We’ve seen a massive digital transformation, and there is a big opportunity in private healthcare as we move to proactive health management

Bupa Global’s LivePerson platform, established before the pandemic, has enhanced its connection with customers leading to a tenfold increase in satisfaction levels. But, as live interactions – even phone calls – are “hard to manage,” Elliott says digital chat “is the answer,” whether via WhatsApp or WeChat in China. “It has to be asynchronous,” he argues.

To better organise the urgency of customer needs, Bupa Global has “put a lot of time and money” into automated systems and conversational artificial intelligence. “We want to build a trusted relationship with our customers, and so improving natural language processing capabilities is key,” adds Elliot.

Alice Pan, chief medical officer and global head of health operations at Bima, a Swedish company that delivers health and insurance services in emerging markets, agrees that developing digital services is what patients and practitioners want. Bima is creating an asynchronous chat function, having been encouraged by the digital maturity of its customers.

The organisation, which operates in nine markets in Asia and Africa, offered a telemedicine service during the pandemic, and it quickly became customers’ preferred channel for first contact, with over half (58%) ranking it top.

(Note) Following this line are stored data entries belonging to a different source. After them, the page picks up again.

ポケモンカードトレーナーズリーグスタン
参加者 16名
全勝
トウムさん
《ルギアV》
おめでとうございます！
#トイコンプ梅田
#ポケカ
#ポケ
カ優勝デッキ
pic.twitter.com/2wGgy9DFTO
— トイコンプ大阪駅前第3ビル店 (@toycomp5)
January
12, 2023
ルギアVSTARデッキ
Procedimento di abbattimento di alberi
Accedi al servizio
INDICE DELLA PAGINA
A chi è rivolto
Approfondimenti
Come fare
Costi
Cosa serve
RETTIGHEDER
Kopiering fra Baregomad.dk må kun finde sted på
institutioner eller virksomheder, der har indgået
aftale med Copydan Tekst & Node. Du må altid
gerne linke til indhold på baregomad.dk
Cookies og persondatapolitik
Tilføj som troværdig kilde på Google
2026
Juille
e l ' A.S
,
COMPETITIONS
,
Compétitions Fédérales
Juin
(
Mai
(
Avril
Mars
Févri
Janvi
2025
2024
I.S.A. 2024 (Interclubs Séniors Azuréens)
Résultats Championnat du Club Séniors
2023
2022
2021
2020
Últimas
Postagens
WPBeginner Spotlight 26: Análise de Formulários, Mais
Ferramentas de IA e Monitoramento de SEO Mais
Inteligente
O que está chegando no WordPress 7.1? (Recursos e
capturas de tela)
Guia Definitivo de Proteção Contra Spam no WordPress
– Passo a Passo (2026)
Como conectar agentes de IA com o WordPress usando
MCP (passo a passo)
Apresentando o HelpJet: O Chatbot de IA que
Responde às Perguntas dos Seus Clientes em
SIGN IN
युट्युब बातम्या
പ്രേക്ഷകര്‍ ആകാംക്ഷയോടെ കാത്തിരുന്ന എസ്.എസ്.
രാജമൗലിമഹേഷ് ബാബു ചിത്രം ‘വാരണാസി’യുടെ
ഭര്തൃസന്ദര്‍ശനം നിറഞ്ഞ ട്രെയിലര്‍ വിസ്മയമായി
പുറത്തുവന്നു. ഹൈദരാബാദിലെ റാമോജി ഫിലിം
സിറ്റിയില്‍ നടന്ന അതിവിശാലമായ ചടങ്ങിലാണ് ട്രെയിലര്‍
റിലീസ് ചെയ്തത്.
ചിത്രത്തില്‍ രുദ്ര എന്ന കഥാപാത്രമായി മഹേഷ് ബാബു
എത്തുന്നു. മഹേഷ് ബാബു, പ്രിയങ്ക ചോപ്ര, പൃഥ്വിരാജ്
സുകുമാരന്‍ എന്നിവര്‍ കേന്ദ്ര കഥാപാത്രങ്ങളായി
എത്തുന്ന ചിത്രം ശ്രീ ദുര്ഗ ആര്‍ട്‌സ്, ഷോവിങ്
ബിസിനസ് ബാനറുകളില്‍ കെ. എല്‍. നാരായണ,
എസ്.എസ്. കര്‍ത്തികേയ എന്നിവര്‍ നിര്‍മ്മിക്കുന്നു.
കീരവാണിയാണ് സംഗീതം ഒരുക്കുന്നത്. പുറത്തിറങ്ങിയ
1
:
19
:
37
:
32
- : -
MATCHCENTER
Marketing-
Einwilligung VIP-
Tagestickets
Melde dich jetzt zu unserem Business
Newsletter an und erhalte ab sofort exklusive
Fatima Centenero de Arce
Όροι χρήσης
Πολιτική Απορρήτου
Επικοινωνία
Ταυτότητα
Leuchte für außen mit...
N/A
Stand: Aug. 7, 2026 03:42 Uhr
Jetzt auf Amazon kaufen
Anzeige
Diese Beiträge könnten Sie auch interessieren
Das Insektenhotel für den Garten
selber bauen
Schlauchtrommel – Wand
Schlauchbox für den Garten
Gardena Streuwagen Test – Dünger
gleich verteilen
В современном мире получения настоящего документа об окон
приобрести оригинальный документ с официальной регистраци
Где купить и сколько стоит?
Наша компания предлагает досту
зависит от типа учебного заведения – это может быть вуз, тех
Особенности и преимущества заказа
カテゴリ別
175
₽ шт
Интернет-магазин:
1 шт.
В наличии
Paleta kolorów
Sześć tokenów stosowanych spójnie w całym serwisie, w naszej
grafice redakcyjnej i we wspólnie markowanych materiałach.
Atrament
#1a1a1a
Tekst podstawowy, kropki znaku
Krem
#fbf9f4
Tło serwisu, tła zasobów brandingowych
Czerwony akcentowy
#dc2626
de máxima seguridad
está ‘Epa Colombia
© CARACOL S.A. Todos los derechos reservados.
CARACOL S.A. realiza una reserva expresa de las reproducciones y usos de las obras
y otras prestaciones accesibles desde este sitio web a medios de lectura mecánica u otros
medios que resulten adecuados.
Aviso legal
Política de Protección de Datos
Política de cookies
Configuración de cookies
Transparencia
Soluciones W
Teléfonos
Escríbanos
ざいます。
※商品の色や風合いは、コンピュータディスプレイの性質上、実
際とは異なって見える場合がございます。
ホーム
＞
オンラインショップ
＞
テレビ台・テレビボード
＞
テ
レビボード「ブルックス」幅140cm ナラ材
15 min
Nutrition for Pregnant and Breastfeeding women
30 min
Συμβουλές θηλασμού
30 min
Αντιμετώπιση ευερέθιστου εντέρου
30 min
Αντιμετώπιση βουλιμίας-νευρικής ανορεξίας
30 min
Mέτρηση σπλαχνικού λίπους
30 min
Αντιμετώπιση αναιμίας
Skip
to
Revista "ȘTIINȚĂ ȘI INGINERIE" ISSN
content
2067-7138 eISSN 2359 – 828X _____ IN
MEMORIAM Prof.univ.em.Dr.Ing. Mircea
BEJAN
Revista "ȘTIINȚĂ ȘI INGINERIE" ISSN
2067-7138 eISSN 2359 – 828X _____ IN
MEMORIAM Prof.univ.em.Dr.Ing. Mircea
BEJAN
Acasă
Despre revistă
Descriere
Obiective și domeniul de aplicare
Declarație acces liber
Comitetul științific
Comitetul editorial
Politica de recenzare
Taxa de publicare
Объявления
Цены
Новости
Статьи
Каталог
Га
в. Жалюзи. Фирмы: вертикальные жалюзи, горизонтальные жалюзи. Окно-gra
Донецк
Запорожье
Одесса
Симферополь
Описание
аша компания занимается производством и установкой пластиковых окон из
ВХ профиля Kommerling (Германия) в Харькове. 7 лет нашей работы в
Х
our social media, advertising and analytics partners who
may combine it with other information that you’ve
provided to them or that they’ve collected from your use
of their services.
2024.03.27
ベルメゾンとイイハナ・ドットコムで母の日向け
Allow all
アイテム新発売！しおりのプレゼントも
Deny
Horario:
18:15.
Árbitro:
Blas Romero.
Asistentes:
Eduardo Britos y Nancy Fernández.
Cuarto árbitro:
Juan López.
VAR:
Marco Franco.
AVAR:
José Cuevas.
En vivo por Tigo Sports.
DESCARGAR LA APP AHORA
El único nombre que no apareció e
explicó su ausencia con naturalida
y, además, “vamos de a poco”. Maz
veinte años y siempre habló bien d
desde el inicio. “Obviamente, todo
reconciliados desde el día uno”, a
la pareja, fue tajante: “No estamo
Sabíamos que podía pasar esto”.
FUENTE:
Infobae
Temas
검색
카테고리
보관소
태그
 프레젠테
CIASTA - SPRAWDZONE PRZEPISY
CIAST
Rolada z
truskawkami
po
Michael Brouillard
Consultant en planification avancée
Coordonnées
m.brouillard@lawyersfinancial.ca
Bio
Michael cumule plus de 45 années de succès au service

While this was a surprise for Pan and her team, completely “shattering preconceptions,” it validated a shift to more digital solutions. And in time, with the customer data gathered from digital interactions, Bima is aiming to provide a more preventative, proactive and personalised service.

“We are getting to know our customers better, and we are collecting data to serve them better,” says Pan. “For the first six months of the pandemic, we learnt a lot, and it was tough; it was all reactive.

“It wasn’t until the latter half of 2020 that we started to think more strategically about what the pandemic meant for mobile health and Bima. Now, though, we have a clear plan of how we can grow in the next five years. “And,” she adds, “it’s exciting, especially for our customers.”